# Question.. Baby goats and hawks/birds of prey



## yipperskipper acres (Aug 8, 2011)

We live in a wooded area where I constantly see hawks, hear owls and we do have eagles who have a nest on the front side of our hill but we have never seen them in our side of it. So question, will hawks try and take or kill my baby Nigerian dwarf kids? This same hawk has try several times to take my ducks which are the same size or a bit bigger than my dwarf goat kids. I plan to keep them ( the goat kids) in side for a while maybe a week or so than was thinking of letting them out with mom to venture and forage with her. Thoughts? Any advice on how to deal with the hawk would be great. Its obviously illegal to kill or injur a hawk I would like advice on keeping it away from my ducks and my kid goats. Thanks for any help!


----------



## ksalvagno (Oct 6, 2009)

I would watch them at first.


----------



## Karen (Jun 22, 2010)

Definitely keep the baby goat inside for a while, or consider installing netting over the top of an enclosure for the ducks and goat kids ...

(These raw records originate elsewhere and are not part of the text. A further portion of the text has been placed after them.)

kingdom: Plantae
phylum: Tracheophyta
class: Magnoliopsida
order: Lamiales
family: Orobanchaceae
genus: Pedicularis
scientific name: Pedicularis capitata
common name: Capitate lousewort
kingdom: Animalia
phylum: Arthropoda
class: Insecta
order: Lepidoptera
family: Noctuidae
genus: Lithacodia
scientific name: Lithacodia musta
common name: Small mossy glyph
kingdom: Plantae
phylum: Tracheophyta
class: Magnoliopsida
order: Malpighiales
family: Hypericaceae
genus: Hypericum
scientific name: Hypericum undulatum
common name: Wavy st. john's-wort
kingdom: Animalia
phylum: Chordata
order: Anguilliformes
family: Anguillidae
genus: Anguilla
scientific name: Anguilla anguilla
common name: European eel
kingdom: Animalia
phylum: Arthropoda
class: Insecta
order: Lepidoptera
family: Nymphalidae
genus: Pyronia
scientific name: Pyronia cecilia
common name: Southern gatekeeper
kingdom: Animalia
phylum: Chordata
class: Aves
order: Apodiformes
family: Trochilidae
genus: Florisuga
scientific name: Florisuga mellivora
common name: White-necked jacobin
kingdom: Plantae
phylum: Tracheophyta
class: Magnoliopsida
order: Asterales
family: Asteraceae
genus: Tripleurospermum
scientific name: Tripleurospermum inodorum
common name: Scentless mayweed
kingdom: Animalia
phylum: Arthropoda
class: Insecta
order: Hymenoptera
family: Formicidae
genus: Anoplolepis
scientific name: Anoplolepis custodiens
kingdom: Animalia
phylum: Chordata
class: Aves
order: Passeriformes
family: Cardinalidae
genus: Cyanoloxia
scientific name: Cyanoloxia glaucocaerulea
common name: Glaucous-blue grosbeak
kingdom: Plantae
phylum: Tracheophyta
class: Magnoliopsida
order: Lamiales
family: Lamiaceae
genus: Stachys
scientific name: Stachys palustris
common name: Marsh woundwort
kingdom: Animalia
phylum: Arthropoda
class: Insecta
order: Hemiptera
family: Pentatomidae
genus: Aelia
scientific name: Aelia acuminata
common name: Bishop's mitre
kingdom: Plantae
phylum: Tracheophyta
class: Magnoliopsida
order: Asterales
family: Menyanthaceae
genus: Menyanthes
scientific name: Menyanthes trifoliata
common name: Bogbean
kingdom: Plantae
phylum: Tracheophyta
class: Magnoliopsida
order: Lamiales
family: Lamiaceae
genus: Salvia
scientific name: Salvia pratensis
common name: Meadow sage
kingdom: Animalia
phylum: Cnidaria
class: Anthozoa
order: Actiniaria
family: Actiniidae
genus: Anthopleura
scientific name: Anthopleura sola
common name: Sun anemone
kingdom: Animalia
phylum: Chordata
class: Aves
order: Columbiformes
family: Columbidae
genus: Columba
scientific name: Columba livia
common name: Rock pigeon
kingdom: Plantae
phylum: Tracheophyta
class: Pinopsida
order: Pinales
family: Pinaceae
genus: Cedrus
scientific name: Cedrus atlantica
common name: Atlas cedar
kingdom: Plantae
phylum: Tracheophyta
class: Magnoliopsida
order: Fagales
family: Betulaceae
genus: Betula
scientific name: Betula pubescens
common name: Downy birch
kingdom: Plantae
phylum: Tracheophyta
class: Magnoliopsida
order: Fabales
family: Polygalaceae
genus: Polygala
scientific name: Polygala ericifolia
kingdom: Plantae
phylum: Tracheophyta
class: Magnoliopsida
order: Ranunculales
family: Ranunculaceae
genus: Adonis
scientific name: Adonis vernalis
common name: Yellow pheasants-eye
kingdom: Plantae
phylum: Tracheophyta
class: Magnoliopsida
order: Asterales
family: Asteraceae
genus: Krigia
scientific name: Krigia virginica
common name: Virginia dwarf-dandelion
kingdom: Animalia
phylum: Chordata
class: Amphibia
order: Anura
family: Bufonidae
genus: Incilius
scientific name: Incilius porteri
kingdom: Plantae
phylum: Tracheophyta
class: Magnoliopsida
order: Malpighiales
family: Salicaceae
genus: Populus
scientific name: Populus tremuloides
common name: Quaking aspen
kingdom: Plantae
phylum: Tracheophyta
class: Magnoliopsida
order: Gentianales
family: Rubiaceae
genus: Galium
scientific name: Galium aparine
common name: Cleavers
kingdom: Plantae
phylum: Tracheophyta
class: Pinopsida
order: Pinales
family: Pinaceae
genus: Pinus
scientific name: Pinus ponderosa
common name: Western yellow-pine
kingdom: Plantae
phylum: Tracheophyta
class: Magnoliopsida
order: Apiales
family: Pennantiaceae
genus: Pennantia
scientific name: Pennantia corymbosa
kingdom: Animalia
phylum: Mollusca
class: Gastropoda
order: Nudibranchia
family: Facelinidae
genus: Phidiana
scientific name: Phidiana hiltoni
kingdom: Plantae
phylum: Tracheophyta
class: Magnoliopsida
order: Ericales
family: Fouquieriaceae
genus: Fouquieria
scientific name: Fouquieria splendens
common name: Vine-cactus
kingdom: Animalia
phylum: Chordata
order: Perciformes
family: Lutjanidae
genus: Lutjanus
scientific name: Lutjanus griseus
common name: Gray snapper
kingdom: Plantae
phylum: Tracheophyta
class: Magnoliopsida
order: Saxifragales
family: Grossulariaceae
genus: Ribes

There is product I have mentioned before called Nite Guard you can install that fools birds of prey and other predators into thinking there's larger predator already there - I can post a link if you want.


----------



## toth boer goats (Jul 20, 2008)

Hawks can indeed take off with small goats, watch carefully.


----------



## MylieD (Sep 16, 2013)

We have a crazy amount of hawks. I can not keep my chickens uncovered or the hawks will get them. But I have not lost a kid to the hawks. The mothers seem to protect them. I have had hawks circle and stare at my kids and my piglets, but that's about it. The piglets are tinier than the kids too, so I've been afraid of them going missing. So far, the only thing the hawks take are the chickens. Just make sure there's places for your kids and ducks to hide. Lots of bushes are good and a shelter. I just had a dang hawk swoop into a small hole in one of my chicken coops and kill 3 of my half grown chicks. :-( It was in the front yard too, away from the woods, so I thought they were safer. But anyway, I'd just keep an eye on things and keep your ducks covered.


----------



## yipperskipper acres (Aug 8, 2011)

Thank you all for the advice. I have a duck house which is always open during the day and I lock them up at night. I also dvds hanging out as a reflective to scare away the hawks but that's about it. The one hawk actually took down my DVD string so I have to put it back up. But we have a shelter for the goats to go in to. My husband is actually working on a small barn for them. But we did not have trouble last year with it but since I moved the ducks closer to the goat field I've seen more hawks fly over and swoop down. My kids are very small anyway so plan to keep them inside a few more days.


----------



## ShireRidgeFarm (Sep 24, 2015)

I don't know if this situation can be manufactured, but we've kind of got crows protecting our animals from hawks. The crows live somewhere close to the barn and are often perched on the trees over the field. A hawk once flew low near the chickens (not sure if he was browsing, or just driven down by the wind) and a crow came and chased it far away.


----------



## MylieD (Sep 16, 2013)

I have minis too. I know it's scary. We thwarted the hawk that was getting in my silkie pen. Put up bird netting. Yay! My husband saw the frustrated hawk sitting on a tree next to the pen. 

I've heard fake owls that move work. You have to change their position too. Like move them around the pen. Crows don't scare the hawks by me away. There are tons of those too. They don't mess with my animals though, so I don't mind them.


----------